The respondent (R Chitrin & Company) was a commercial tenant of property known as Jemeson Buildings, owned by Potential Investments (Private) Limited. The property was administered by Mr Louw through F & CS Accounting (Private) Limited. On 28 January 1997, the respondent entered into a lease agreement with Potential. A year later, Mr Louw granted the respondent a verbal right of first refusal should the property come up for sale. On 23 April 2003, F & CS invited offers from all tenants for the purchase of the property. Chitrin (director of the respondent) reminded Louw of the right of first refusal. Various communications followed with shifting deadlines. On 20 June 2003, the respondent made a written offer of $151,000,000 for both the property and shares. Despite this offer being higher than the appellant's offer of $130,000,000, Potential accepted the appellant's lower offer on 24-25 June 2003, citing intimidation by members of the Affirmative Action Group. The appellant (Nerger Properties) entered into an agreement to purchase the shareholdings and loan accounts of Potential. The respondent obtained a High Court judgment preventing the transfer, which the appellant appealed.
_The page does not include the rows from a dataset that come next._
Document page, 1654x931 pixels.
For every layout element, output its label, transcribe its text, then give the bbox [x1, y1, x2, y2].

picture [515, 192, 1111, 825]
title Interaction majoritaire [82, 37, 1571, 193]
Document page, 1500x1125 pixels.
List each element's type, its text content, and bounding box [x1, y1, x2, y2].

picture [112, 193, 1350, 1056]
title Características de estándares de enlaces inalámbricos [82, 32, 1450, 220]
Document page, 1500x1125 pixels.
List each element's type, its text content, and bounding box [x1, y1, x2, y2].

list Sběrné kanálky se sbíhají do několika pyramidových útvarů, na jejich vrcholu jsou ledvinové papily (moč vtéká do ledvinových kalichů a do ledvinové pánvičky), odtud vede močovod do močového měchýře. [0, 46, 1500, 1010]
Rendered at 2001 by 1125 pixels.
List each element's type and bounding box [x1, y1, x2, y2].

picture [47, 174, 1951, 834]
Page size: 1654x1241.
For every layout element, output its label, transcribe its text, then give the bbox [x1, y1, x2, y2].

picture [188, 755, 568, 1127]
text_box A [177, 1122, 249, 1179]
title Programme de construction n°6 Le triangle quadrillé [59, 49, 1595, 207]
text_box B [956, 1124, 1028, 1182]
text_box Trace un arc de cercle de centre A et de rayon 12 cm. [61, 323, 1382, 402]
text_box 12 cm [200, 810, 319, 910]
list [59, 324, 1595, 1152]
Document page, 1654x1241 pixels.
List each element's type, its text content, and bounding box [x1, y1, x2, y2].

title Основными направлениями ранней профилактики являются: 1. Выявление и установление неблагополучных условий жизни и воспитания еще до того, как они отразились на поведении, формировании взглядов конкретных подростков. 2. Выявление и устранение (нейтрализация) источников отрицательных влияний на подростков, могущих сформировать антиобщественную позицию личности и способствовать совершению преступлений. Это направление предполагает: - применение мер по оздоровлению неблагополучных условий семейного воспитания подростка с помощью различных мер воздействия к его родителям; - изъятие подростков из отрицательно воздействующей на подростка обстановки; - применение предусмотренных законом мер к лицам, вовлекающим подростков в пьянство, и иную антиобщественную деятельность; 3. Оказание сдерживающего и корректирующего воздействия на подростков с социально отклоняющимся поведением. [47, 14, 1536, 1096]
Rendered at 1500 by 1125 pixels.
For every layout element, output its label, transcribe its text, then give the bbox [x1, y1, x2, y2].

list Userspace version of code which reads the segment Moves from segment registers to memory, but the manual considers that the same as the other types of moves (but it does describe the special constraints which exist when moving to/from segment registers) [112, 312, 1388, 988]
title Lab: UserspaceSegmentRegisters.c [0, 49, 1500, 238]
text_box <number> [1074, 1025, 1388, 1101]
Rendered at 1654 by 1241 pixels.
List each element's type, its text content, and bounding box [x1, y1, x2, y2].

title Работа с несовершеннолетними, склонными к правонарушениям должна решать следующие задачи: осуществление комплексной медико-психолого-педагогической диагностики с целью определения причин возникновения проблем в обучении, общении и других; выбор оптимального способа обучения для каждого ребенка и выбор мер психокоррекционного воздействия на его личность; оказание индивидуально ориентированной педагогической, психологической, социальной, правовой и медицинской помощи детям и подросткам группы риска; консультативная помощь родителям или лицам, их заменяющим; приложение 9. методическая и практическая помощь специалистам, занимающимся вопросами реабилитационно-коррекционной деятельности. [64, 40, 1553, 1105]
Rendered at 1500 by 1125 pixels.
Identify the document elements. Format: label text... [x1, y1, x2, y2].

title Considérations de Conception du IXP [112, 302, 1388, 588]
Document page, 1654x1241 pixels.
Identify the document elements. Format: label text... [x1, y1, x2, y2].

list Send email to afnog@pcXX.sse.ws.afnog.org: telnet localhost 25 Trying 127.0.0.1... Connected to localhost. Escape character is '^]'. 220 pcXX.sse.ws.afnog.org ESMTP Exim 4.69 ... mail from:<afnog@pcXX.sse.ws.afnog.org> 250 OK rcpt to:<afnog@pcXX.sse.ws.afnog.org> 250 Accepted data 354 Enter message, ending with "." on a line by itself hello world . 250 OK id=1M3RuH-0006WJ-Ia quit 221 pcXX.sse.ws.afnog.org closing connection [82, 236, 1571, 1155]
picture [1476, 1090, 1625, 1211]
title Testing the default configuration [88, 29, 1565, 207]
The appeal was dismissed with costs. The High Court order interdicting the transfer of the property and shares to the appellant was upheld, and the respondent's right to acquire the property upon tendering the purchase price was confirmed.
A right of first refusal (pre-emptive right) is legally equivalent to an option and creates a binding contractual obligation. When an option or right of first refusal is granted by a seller through an authorized agent, the seller is bound and cannot withdraw the offer. The holder of a right of first refusal has the same legal rights as a prior purchaser to interdict delivery of the property to a subsequent purchaser and to obtain specific performance. The right of first refusal remains prior in time to the personal right of a subsequent purchaser, even where the subsequent purchaser was ignorant of the option or right of pre-emption. An agent acting within the scope of their apparent or actual authority binds the principal, and limitations on the agent's mandate cannot be imposed retroactively to defeat rights granted to third parties dealing in good faith with the agent.
The Court made observations about the circumstances surrounding the sale, noting that the appellant's representatives were described as members of the Affirmative Action Group who exercised undue pressure and intimidation on Mr Louw and his staff. However, the Court did not need to make findings on this issue as it was not relevant to the legal determination of the respondent's pre-existing right. The Court also noted Mrs Humpage's claim that she did not understand what "right of first refusal" meant, remarking that the term is "so simple and self explanatory." The Court commented that any delay in transmitting the respondent's offer to Mrs Humpage should be attributed to Louw rather than to the respondent. These observations, while supporting the overall analysis, were not essential to the legal ratio.
This case is significant in Zimbabwean and South African commercial law for affirming the enforceability of verbal rights of first refusal (pre-emptive rights) in property transactions. It establishes that such rights create enforceable contractual obligations that take priority over subsequent purchasers, even when those purchasers are unaware of the pre-existing right. The case reinforces the principles of agency law, holding that principals are bound by rights granted by their authorized agents acting within the scope of their mandate. It provides important guidance on the legal nature of options and pre-emptive rights, treating them as equivalent and granting holders the same remedies as prior purchasers, including specific performance and interdictory relief. The judgment also demonstrates that commercial pressure or intimidation does not justify breach of pre-existing contractual obligations.